Prithvi Shaw (Delhi Capitals): The talent of the pint-sized opener was never in question, but the way he was dumped from the Test squad during the last tour of Australia had surely acted as a rap in the knuckles. The Mumbai batsman continued his unstoppable form of domestic cricket into the first half of IPL 2021 and can be counted upon to give his side explosive starts in the UAE.
Suryakumar Yadav (Mumbai Indians): This year has been a turning point in the career of Suryakumar Yadav as his worth has been eventually recognised by the national selectors. At 30, ‘SKY,’ as he is called by his teammates, has been a pillar of strength for the five-time champions Mumbai at the pivotal No. 3 position.
Ruturaj Gaekwad (Chennai Super Kings): The disarming smile of this young Maharashtra opener belies his strength of character.
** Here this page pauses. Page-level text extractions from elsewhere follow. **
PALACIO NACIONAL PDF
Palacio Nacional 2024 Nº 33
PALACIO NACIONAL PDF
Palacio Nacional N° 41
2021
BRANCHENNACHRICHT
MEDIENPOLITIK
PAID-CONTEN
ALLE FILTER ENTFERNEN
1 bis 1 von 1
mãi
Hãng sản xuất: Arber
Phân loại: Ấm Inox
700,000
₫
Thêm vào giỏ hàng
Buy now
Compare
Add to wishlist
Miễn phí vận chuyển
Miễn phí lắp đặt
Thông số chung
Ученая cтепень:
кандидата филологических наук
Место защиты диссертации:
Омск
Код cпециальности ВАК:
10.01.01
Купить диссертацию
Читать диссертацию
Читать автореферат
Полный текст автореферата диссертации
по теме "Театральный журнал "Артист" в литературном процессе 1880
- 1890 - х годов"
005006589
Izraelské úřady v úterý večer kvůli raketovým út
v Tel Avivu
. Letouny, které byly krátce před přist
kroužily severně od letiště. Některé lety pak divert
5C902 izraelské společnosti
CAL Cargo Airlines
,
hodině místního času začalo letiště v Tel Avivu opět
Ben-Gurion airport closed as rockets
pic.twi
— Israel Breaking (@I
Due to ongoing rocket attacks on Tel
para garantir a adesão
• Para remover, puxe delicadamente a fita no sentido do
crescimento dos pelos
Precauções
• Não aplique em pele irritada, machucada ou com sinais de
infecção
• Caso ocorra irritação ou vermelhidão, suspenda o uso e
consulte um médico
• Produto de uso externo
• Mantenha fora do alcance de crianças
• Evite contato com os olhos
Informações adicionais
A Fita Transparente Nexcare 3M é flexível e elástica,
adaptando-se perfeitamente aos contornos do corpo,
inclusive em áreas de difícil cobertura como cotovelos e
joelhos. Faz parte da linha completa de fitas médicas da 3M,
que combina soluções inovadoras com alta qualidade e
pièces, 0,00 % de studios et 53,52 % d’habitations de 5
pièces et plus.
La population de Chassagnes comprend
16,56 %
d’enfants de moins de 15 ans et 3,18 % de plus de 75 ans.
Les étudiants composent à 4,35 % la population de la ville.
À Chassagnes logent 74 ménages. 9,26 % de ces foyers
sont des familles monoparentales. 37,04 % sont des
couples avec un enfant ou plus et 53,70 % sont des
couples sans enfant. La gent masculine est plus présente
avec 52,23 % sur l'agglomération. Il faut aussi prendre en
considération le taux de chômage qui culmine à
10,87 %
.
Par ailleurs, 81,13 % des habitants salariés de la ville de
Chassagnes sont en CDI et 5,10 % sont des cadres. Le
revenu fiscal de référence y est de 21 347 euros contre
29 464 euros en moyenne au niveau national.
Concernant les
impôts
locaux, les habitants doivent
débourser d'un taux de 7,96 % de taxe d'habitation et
After having stamped his class with four half-centuries at the fag end of Chennai’s campaign in the UAE last year, he is now a permanent fixture of ‘Yellove’ batting line-up and can provide the solidity up the order with Faf du Plessis.
Devdutt Padikkal (Royal Challengers Bangalore): The tall and graceful Karnataka opener, who was adjudged the Emerging Player of IPL in 2020 with an aggregate of 473, has grown in stature over the past year. His unbeaten century in the first part of IPL 2021 in India has been a talking point and he was rewarded with a call-up to the national team for Sri Lankan tour.
Chetan Sakariya (Rajasthan Royals): The 23-year-old left-arm pacer grabbed the limelight this year even in the limited opportunities he got for the Royals. The Saurashtra youngster withstood a tumultuous year on the personal front — losing his brother in a tragic manner and then his father to the COVID-19 pandemic but kept focus to be on the plane to Sri Lanka for the white-ball series.